- [Work instruction]
Leave out the pictures. Return every record otherwise untouched.

- [Provided data]
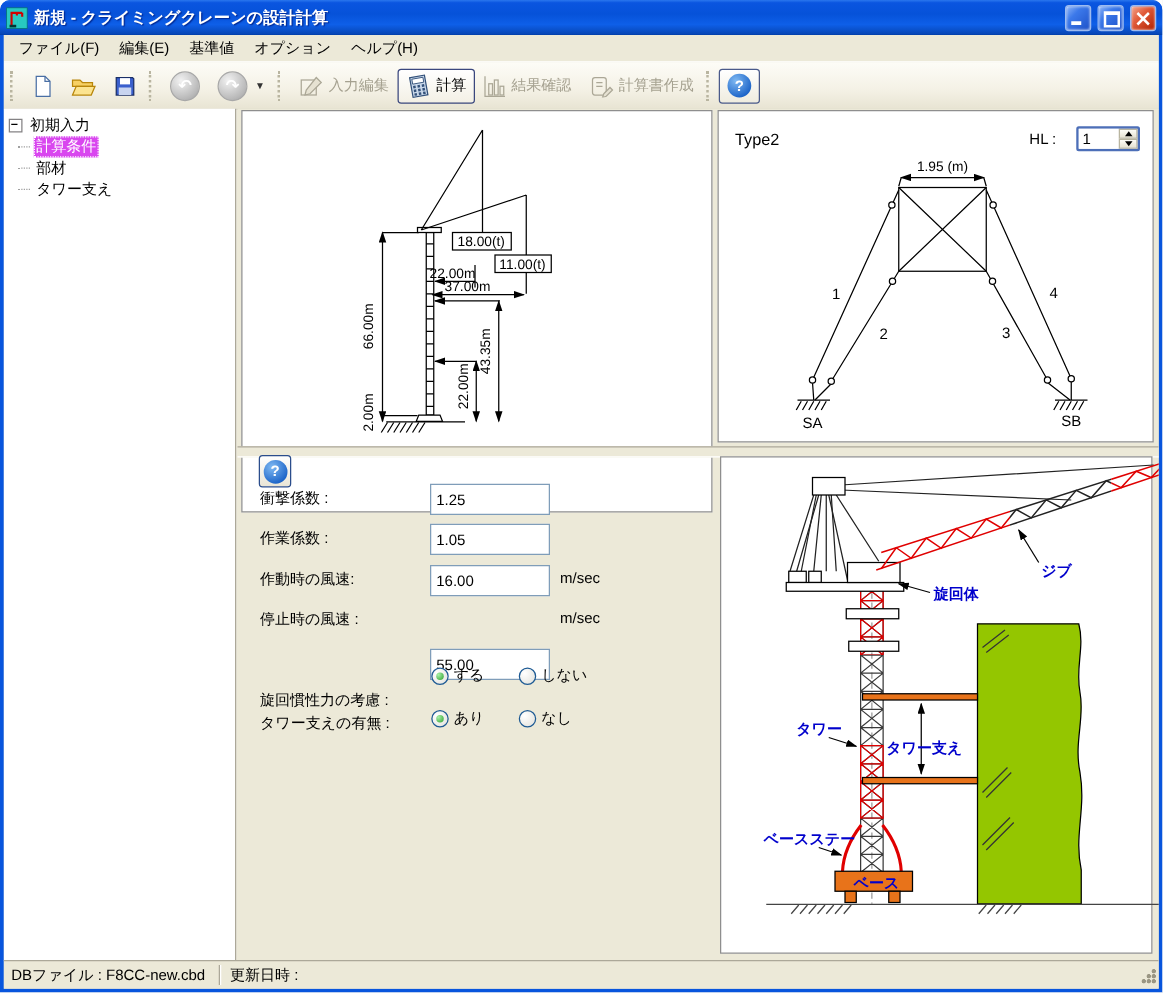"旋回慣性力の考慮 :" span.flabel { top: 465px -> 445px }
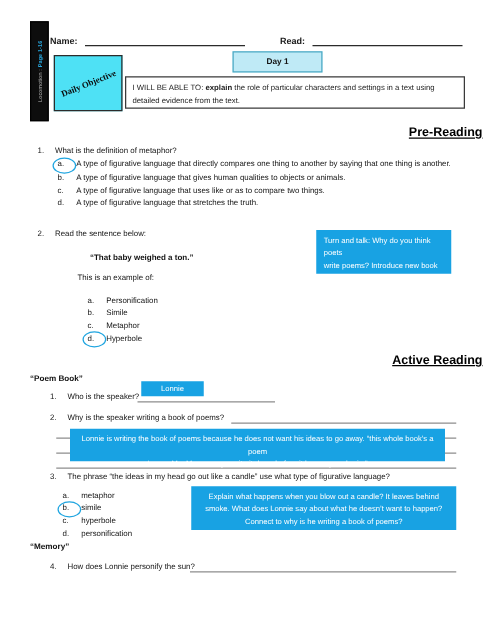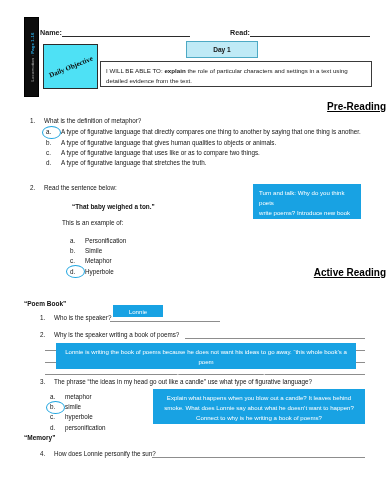"Name:" .hdr { gap: none -> 6px }
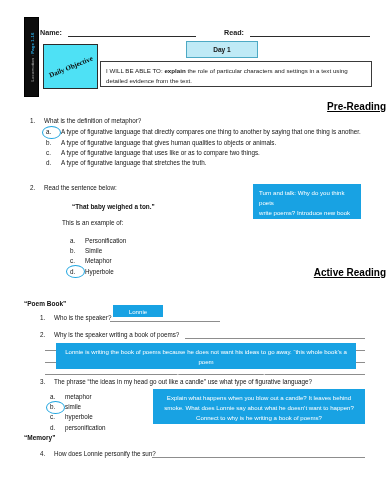"Active Reading" #head-active { top: 267px -> 283px }
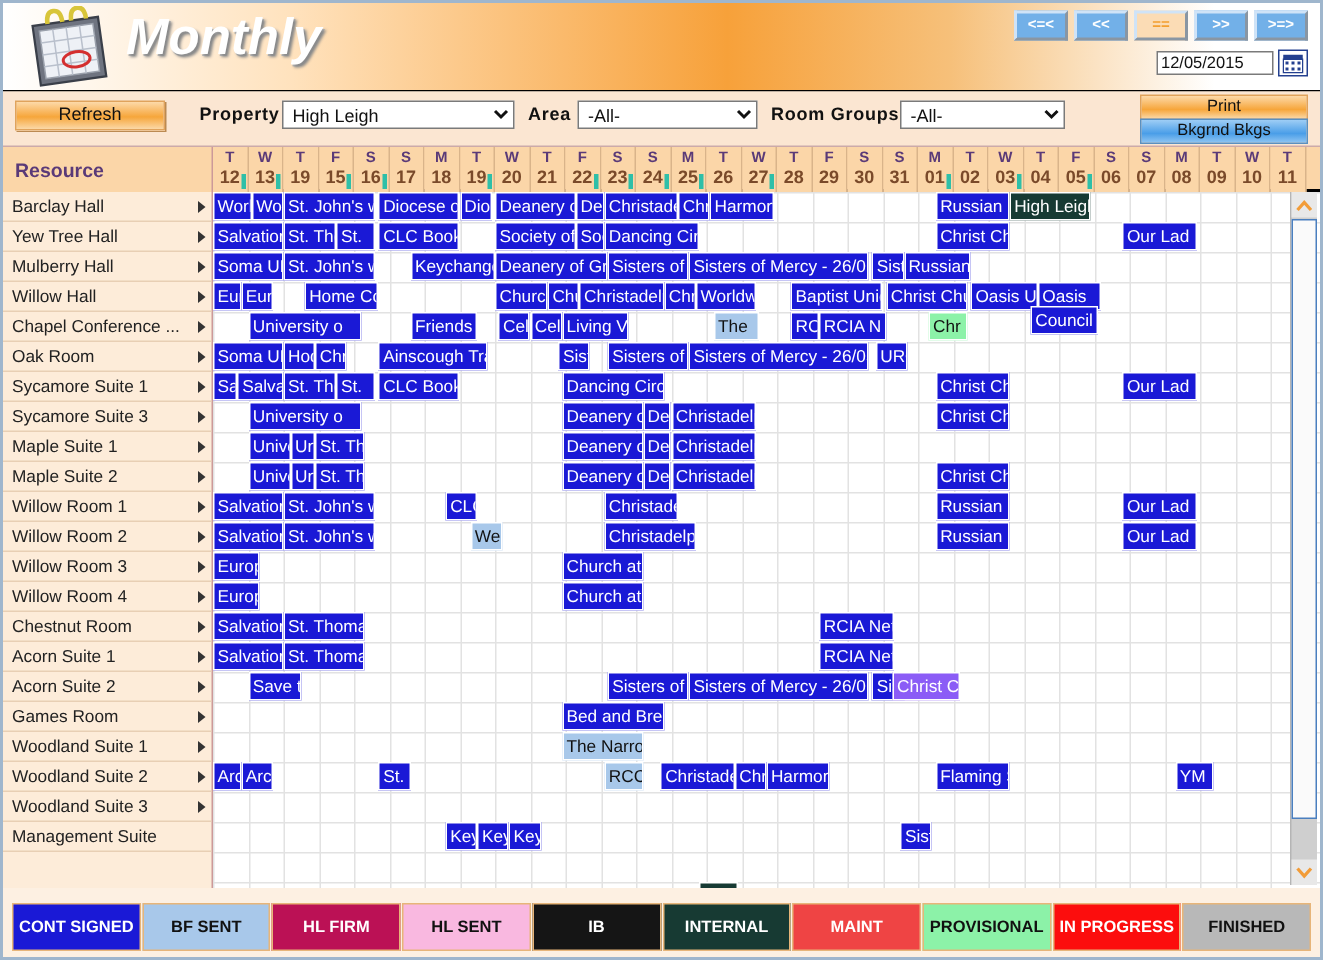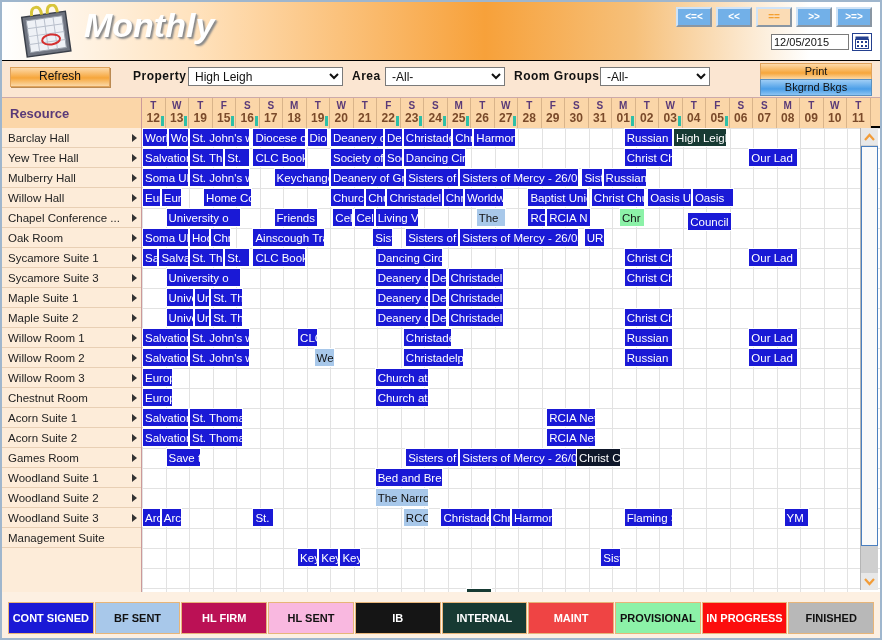"Council" div.bkg { top: 84px -> 76px }
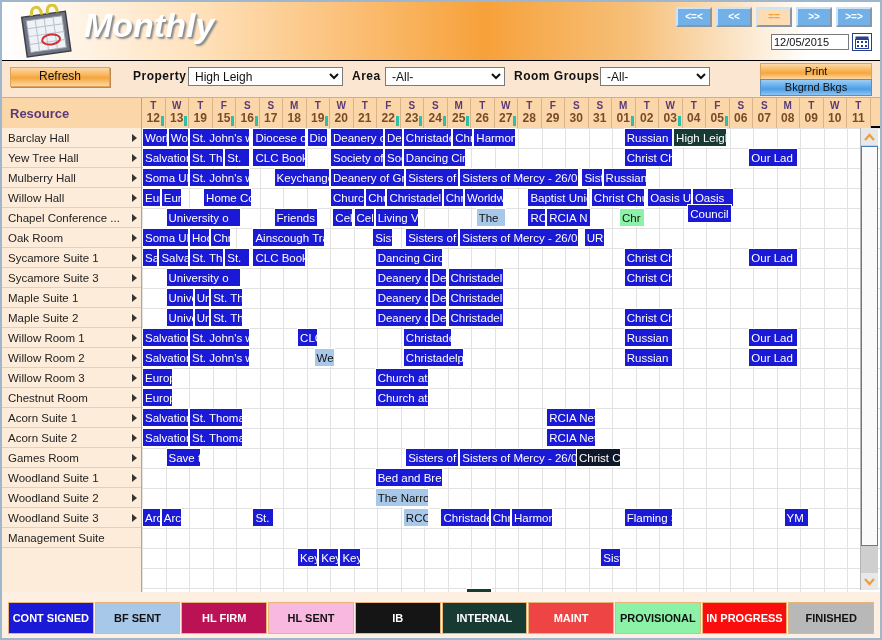"Willow Room 4" div.rlab { html: none -> <div> <span>Willow Room 4</span> <i></i> </div> }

- [Output below]
"旋回慣性力の考慮 :" span.flabel { top: 465px -> 445px }
"Name:" .hdr { gap: none -> 6px }
"Active Reading" #head-active { top: 267px -> 283px }
"Council" div.bkg { top: 84px -> 76px }
"Willow Room 4" div.rlab { html: none -> <div> <span>Willow Room 4</span> <i></i> </div> }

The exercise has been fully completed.